Exercise and Sport Sciences


Hypertension (HTN) is a highly influential risk factor for developing chronic disease, particularly cardiovascular disease (CV). Exercise has both an acute and chronic effect on blood pressure (BP) and can cause hypotension 5 min post-activity that can last for hours. Meditation is another effective HTN treatment but there are no existing studies testing the acute effects of combining meditation with exercise on BP. The main purpose of this study was to examine the acute effect of practiced mindfulness meditation combined with exercise on both systolic blood pressure (SBP) and diastolic blood pressure (DBP).

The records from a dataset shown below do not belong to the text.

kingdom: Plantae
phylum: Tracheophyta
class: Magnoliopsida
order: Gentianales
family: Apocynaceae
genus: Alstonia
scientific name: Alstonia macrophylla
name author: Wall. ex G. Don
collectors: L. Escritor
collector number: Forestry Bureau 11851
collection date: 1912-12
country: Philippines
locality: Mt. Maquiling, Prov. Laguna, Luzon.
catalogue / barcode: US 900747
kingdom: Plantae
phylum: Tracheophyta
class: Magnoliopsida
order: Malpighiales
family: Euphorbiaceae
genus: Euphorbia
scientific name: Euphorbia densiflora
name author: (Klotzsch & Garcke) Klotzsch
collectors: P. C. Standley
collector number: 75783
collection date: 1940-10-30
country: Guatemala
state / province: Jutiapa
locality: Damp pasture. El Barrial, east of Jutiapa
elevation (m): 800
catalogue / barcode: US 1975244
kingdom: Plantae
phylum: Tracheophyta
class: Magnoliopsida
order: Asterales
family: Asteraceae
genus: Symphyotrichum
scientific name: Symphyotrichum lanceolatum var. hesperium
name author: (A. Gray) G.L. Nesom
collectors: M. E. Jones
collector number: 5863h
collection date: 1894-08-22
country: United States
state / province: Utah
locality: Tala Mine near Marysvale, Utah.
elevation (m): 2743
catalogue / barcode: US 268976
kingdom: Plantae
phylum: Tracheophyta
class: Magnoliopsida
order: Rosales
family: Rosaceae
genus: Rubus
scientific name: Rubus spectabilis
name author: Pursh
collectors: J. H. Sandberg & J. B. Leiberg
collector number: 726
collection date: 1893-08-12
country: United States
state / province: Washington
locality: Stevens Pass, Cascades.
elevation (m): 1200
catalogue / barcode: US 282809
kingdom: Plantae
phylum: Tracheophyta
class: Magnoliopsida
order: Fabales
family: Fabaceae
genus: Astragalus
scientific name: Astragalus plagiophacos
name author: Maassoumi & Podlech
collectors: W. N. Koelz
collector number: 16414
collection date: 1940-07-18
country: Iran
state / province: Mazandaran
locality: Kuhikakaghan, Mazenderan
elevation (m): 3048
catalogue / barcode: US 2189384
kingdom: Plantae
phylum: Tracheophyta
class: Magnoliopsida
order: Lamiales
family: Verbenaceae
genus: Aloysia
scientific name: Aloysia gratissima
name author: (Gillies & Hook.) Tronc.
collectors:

A secondary purpose was to evaluate the difference between experienced and nonexperienced meditators. Thirty men and women volunteered for this study and were divided into experienced (E) and non-experienced (NE) meditators with NE practicing mindfulness meditation for two weeks. Both E and NE completed four conditions in a partially randomized, balanced order: Exercise plus meditation, exercise, meditation, and a control condition. BP was measured 10 min before and 5, 10, 15, 30, 45, and 60 min post-trial. Data were analyzed using a two-way repeated measure ANOVA. A significant interaction (time × condition) was found for both SBP and DBP. However, post-hoc analyses did not determine any significant differences between conditions. Yet, the control condition was the only condition that failed to show a significant reduction in DBP from baseline and also failed to show a reduction in BP longer than 5 min post intervention. To conclude, the intervention conditions both showed a similar reduction in blood pressure. In addition, the reduction in the meditation condition was seen with only a short-term learning phase. There was no advantage for integrating meditation into exercise.